What, you may ask, is the difference between working out with the help of the Movement Tracker and doing the workouts on one’s own? Well, lots of people cheat. Even the most scrupulous ones. It’s not on purpose, but I arch my back during overhead tricep dips, instead of standing up straight. I poke my butt into the air during pushups. (“This is not a butt museum!” chided instructor Jess Sims.) Being able to see yourself makes it easier to check your form.

As you do each set of reps, a little bit more of the Movement Tracker graphic gets filled in until you hear a ding, and the set is completed. At the end of each workout, Guide also shows you the parts of the body you just worked. As I checked my cumulative workout summary, I discovered something else that I hadn’t known in over two years of using the Peloton app: I always pick full-body workouts, but those focus much more on my core and glutes. Seeing the imbalance after about a week made me start prioritizing my chest and arms.

As I was testing the Guide, my 4-year-old was on spring break. Both he and my dog find my workouts irresistible, dancing in front of me to the music (the dog) or rolling on my mat and trying to lick my face (my son.) The Guide and its Movement Tracker software managed this chaos remarkably well. Out of a dozen sets, the system only counted one or two as incomplete, even though my companions were moving around in the frame the entire time. Voice recognition also worked well. Guide heard me shout “OK PELOTON PAUSE!” over barking and the Encanto soundtrack playing right next to it.

As my colleague Lauren Goode explained in her in-depth look at the Guide, Peloton is taking privacy into account with this release. All of the movement-tracking data gets crunched on the device itself instead of on a cloud server, so images and audio of your body and your home are kept off the internet. You can slide the front cover over the camera lens when the Guide is not in use, and use an onscreen toggle option to disable the microphones. However, Peloton’s privacy policy notes that in the future, the company may use the Guide’s camera to collect biometric data about you, including facial scans. Of course, you can always unplug it when you’re not using it.

Only the Lonely

Peloton spokesperson Amelise Lane noted that, in the last quarter, Peloton had 2.77 million Connected Fitness subscribers (people who owned a Bike+ or a Tread+) and 862,000 digital-only subscribers (people who use the app to work out with their own equipment). As a member of that latter group, I’m in the minority. But it’s a significant minority.
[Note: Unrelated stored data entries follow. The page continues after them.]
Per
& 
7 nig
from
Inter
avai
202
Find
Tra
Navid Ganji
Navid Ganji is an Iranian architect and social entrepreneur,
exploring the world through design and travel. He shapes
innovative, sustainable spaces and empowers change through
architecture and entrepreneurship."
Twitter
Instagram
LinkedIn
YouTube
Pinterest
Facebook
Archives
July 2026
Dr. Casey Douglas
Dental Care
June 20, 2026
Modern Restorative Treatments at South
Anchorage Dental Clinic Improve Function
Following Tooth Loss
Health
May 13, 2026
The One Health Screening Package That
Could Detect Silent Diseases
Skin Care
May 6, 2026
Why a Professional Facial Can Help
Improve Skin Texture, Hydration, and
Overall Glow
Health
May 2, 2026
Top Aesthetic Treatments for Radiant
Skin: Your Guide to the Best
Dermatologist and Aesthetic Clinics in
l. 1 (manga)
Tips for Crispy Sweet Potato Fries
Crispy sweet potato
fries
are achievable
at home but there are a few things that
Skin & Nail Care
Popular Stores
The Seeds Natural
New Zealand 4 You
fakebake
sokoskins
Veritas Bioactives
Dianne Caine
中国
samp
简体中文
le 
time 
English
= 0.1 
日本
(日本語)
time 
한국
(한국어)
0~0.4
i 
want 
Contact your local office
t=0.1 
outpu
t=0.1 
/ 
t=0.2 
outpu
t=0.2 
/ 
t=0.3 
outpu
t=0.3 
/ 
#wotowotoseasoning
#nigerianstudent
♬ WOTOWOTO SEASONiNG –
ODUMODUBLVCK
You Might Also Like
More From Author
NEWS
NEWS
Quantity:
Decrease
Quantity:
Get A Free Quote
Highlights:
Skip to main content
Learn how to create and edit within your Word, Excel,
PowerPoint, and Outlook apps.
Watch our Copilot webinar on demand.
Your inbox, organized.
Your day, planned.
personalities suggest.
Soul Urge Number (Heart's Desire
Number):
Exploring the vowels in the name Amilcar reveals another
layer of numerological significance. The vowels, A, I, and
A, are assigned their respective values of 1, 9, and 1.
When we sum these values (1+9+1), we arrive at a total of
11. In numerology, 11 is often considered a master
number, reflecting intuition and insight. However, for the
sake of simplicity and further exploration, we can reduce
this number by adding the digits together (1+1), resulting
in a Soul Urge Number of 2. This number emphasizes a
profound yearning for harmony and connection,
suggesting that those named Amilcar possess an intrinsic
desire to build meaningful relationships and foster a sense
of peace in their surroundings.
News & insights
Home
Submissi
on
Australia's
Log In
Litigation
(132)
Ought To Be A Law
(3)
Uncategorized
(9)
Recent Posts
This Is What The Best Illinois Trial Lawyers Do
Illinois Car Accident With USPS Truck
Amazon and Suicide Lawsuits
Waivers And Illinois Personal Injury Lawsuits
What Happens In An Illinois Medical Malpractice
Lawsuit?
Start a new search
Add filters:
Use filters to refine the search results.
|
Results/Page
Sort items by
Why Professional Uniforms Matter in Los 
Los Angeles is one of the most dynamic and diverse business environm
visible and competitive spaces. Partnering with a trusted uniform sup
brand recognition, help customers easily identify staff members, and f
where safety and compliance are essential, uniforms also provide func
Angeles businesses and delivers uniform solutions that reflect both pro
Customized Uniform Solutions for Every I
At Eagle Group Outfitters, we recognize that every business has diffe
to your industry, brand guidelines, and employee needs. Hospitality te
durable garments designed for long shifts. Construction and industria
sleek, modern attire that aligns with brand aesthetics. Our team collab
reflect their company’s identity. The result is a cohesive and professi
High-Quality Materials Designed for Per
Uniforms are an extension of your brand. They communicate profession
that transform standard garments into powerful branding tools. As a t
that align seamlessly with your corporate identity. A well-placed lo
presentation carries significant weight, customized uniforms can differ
In a world full of workout devices that are trying to keep you addicted to healthy habits, Peloton’s special sauce, as Goode puts it, has always been its software—not only the company’s engaging exercises, the great music choices, and the personal magnetism of its instructors, but also how well Peloton’s apps are organized. Out of all the apps I’ve tried, only Peloton’s seems to understand how busy, ordinary people lead their lives.